Medien & Phantastik > Sehen
Unsere Mütter, unsere Väter
6:
Im Prinzip wird nicht das Handwerkliche kritisiert, sondern die Aussage des Filmes.
dr.fendo:
Ich kam leider noch nicht dazu die (bereits aufgezeichneten) Teile zu sehen.

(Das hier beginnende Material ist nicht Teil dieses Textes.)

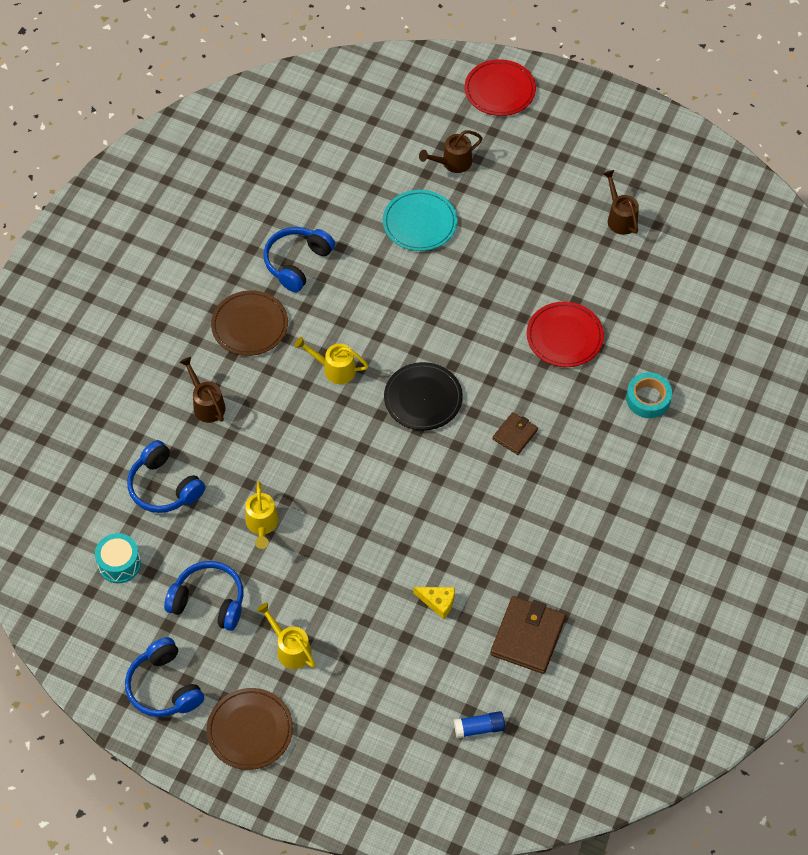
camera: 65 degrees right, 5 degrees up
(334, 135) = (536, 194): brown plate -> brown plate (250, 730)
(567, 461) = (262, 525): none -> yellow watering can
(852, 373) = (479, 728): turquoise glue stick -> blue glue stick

Aber wurden die nicht bspw von Spiegel unheimlich gehyped?
Gaming Cat:
--- Zitat von: Callisto am 26.03.2013 | 00:21 ---Ich finds seltsam, dass ich ausserhalb des tanelorns eher Kritiken gelesen habe in der Richtung "So ein Scheiss!"
--- Ende Zitat ---
In dieser Härte habe ich das eigentl. nur von der Zeitung mit den großen Buchstaben auf dem Titelblatt gesehen... ;)
Wer auf unmenschliche Massenmörder-Nazis steht kommt aber sogar bei dieser Filmreihe auf seine Kosten, daher kann ich nicht wirklich nachvollziehen, worauf sich die inhaltliche Kritik stürzt... wtf?
6:
--- Zitat von: Master Bam am 26.03.2013 | 13:39 ---Wer auf unmenschliche Massenmörder-Nazis steht kommt aber sogar bei dieser Filmreihe auf seine Kosten, daher kann ich nicht wirklich nachvollziehen, worauf sich die inhaltliche Kritik stürzt... wtf?
--- Ende Zitat ---
Die Kritik lautet nicht: "Da kommen keine unmenschlichen Massenmörder-Nazis vor", aber lies selber.
Weltengeist:
--- Zitat von: Master Bam am 26.03.2013 | 13:39 ---Wer auf unmenschliche Massenmörder-Nazis steht kommt aber sogar bei dieser Filmreihe auf seine Kosten, daher kann ich nicht wirklich nachvollziehen, worauf sich die inhaltliche Kritik stürzt... wtf?
--- Ende Zitat ---
Das kann ich dir verraten, ohne die Filme überhaupt gesehen zu haben (dafür habe ich viele Zeitungsartikel gelesen): Es geht in Deutschland für bestimmte Feuilletonisten weiterhin nicht, die Handelnden (oder gar Täter) als Menschen darzustellen. Es hat bei Beiträgen zum Dritten Reich stets primär um die Deutsche SchuldTM zu gehen. Wer das Verhalten der Handelnden nachvollziehbar darstellt, zeigt Verständnis und relativiert damit (ihrer Meinung nach) die Verbrechen, die begangen wurden.
Versteht sich von selbst, dass besagte Feuilletonisten - wenn sie denn damals gelebt hätten - natürlich alle zum überzeugten Widerstand gehört hätten. Schade, dass es damals so wenige Feuilletonisten gab.